## TASK DIRECTIONS
Copy every row below word for word, leaving out the pictures.

**********

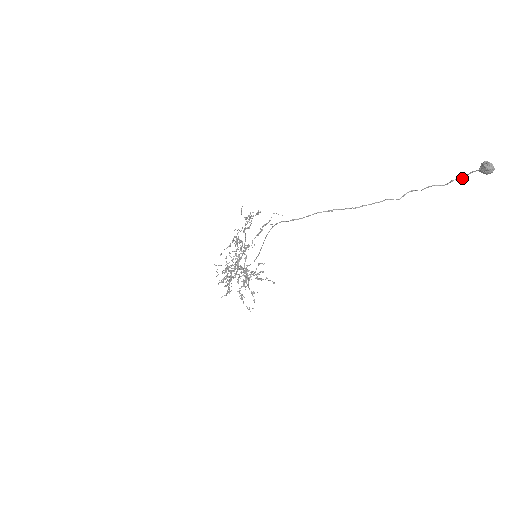
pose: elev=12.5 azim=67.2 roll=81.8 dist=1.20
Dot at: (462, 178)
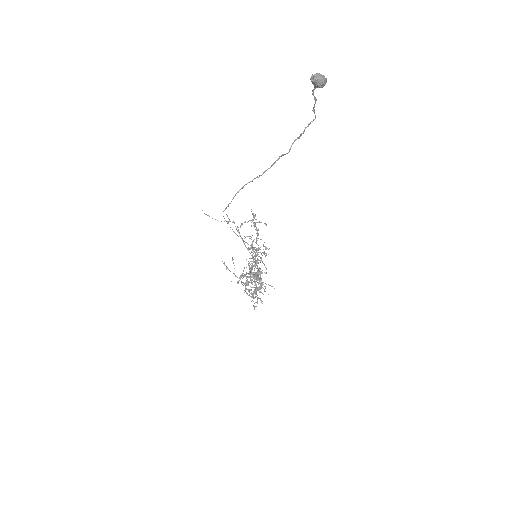
Dot at: (315, 103)
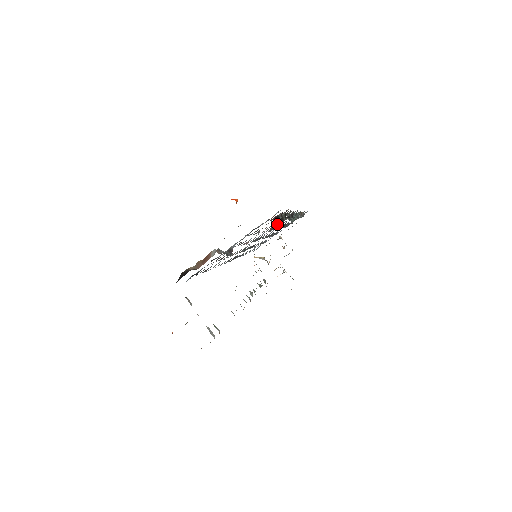
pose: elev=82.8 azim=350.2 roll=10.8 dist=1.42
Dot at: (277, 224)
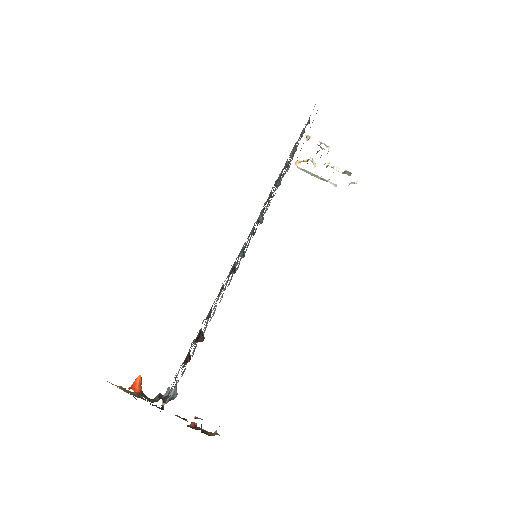
Dot at: occluded
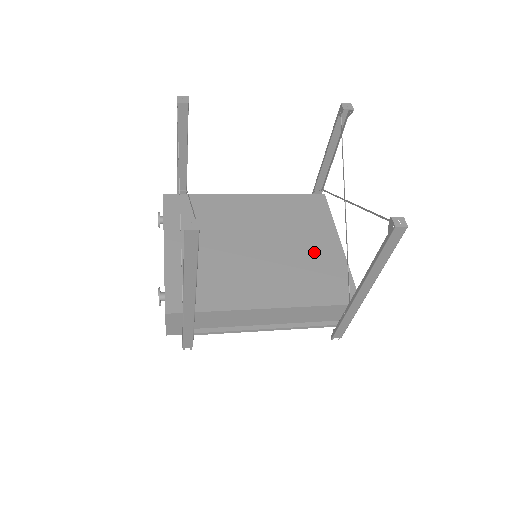
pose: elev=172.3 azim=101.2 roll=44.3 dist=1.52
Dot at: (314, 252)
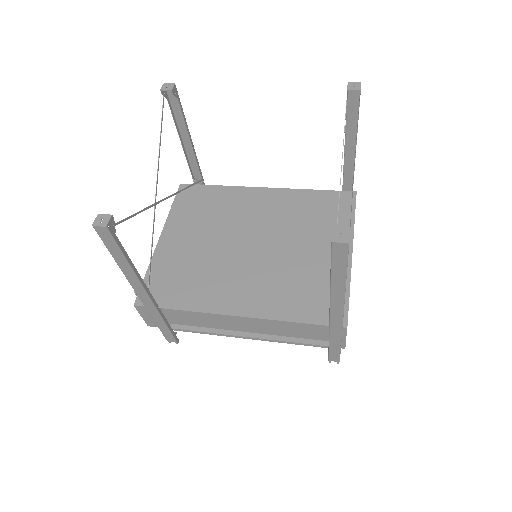
Dot at: (314, 259)
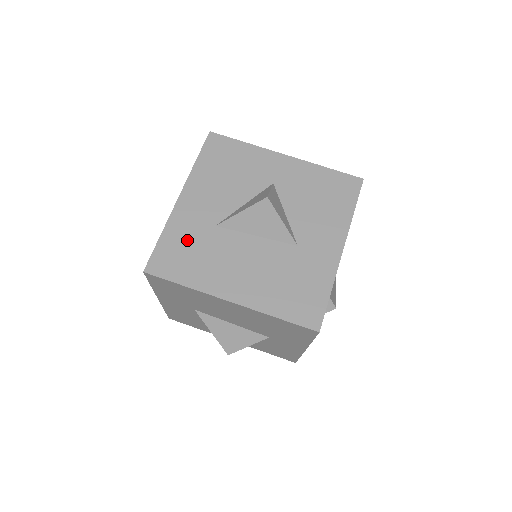
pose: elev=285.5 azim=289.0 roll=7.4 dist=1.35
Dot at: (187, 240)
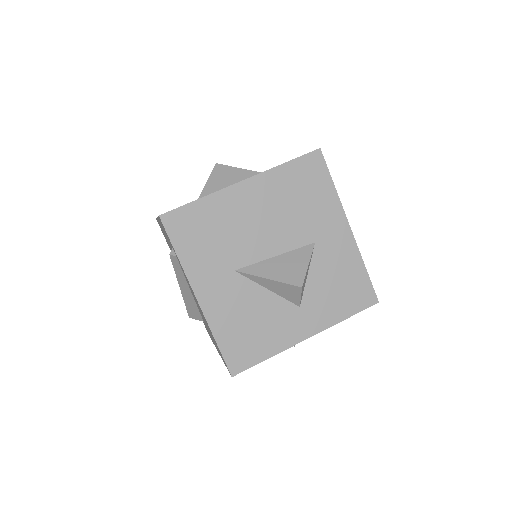
Dot at: occluded
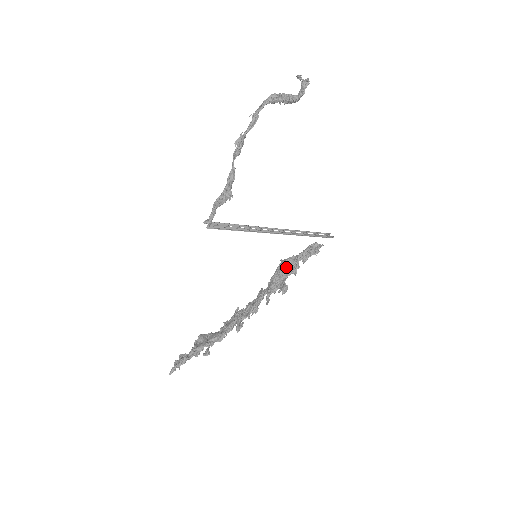
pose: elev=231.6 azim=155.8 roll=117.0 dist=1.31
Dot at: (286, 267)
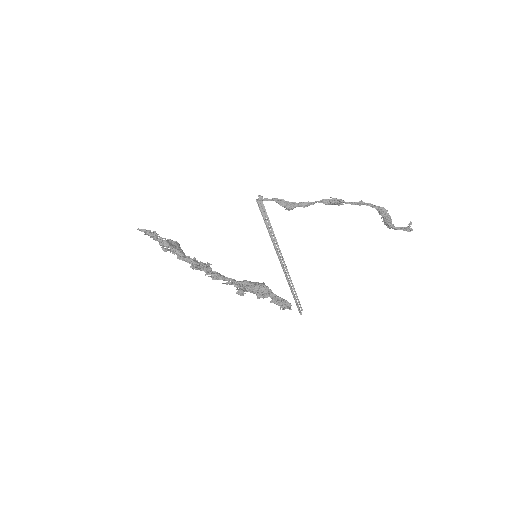
Dot at: (260, 287)
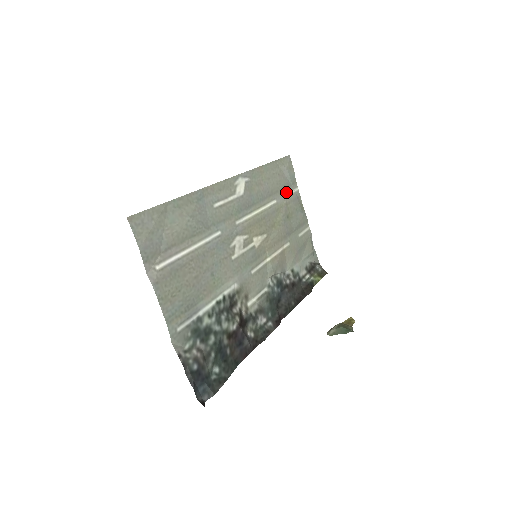
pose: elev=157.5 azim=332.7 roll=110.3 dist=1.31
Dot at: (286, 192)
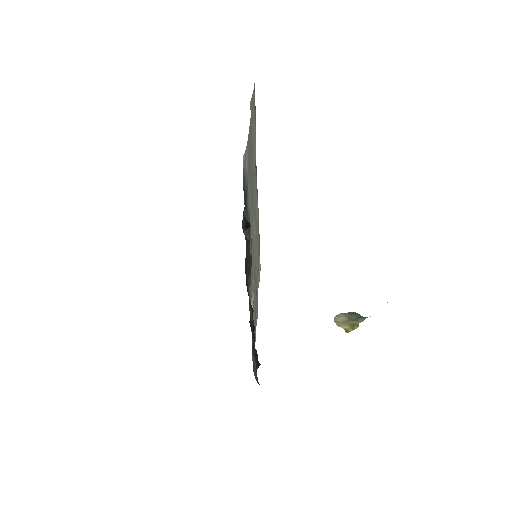
Dot at: occluded
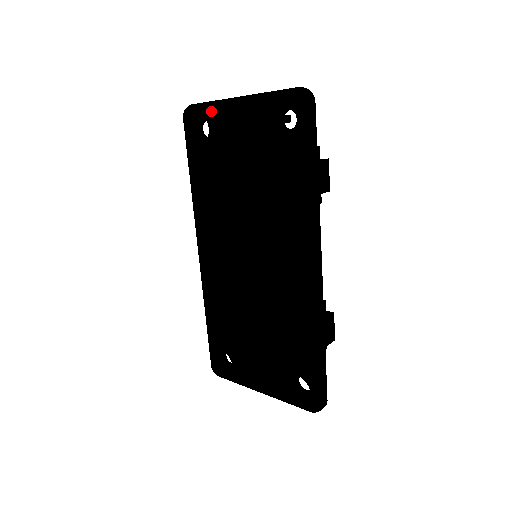
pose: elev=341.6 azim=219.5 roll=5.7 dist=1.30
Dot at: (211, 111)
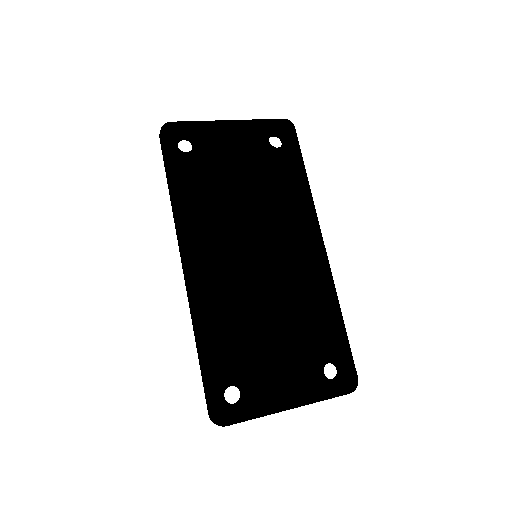
Dot at: (205, 126)
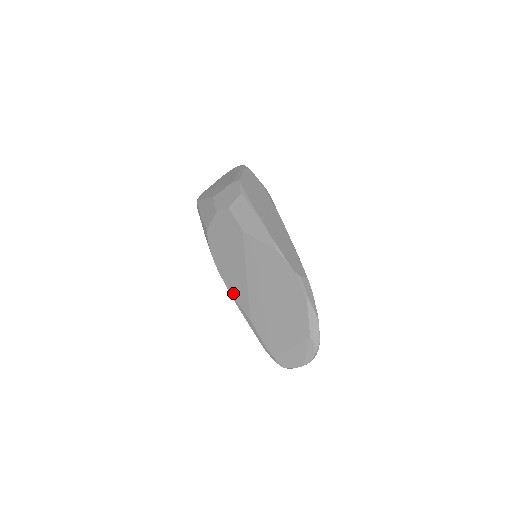
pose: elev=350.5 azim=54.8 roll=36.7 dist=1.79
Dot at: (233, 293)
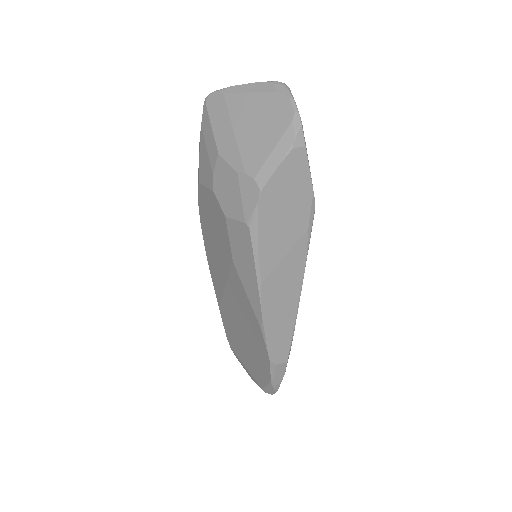
Dot at: (210, 270)
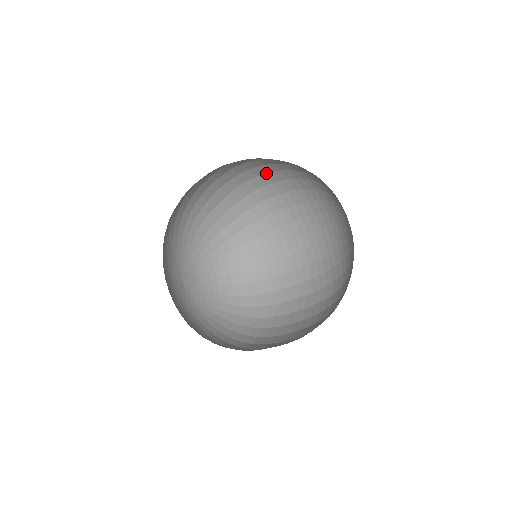
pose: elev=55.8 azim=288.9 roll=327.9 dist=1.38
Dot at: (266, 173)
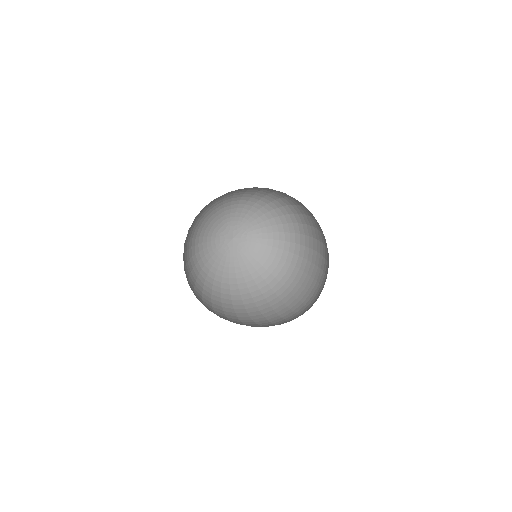
Dot at: occluded
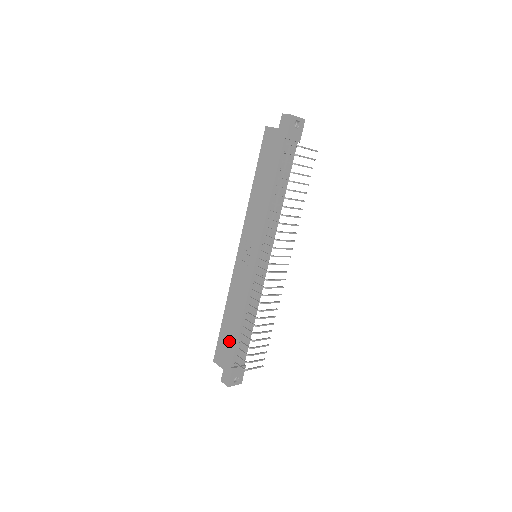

**********

## RESPONSE TO THE EXERCISE
pose: elev=12.5 azim=67.2 roll=81.8 dist=1.20
Dot at: (462, 178)
Dot at: (315, 103)
pose: elev=82.8 azim=350.2 roll=10.8 dist=1.42
Dot at: (277, 224)
Dot at: occluded
pose: elev=172.3 azim=101.2 roll=44.3 dist=1.52
Dot at: (314, 252)
Dot at: (314, 259)
pose: elev=285.5 azim=289.0 roll=7.4 dist=1.35
Dot at: (187, 240)
Dot at: occluded
pose: elev=231.6 azim=155.8 roll=117.0 dist=1.31
Dot at: (286, 267)
Dot at: (260, 287)
pose: elev=157.5 azim=332.7 roll=110.3 dist=1.31
Dot at: (286, 192)
Dot at: occluded
pose: elev=341.6 azim=219.5 roll=5.7 dist=1.30
Dot at: (211, 111)
Dot at: (205, 126)
pose: elev=350.5 azim=54.8 roll=36.7 dist=1.79
Dot at: (233, 293)
Dot at: (210, 270)
pose: elev=55.8 azim=288.9 roll=327.9 dist=1.38
Dot at: (266, 173)
Dot at: occluded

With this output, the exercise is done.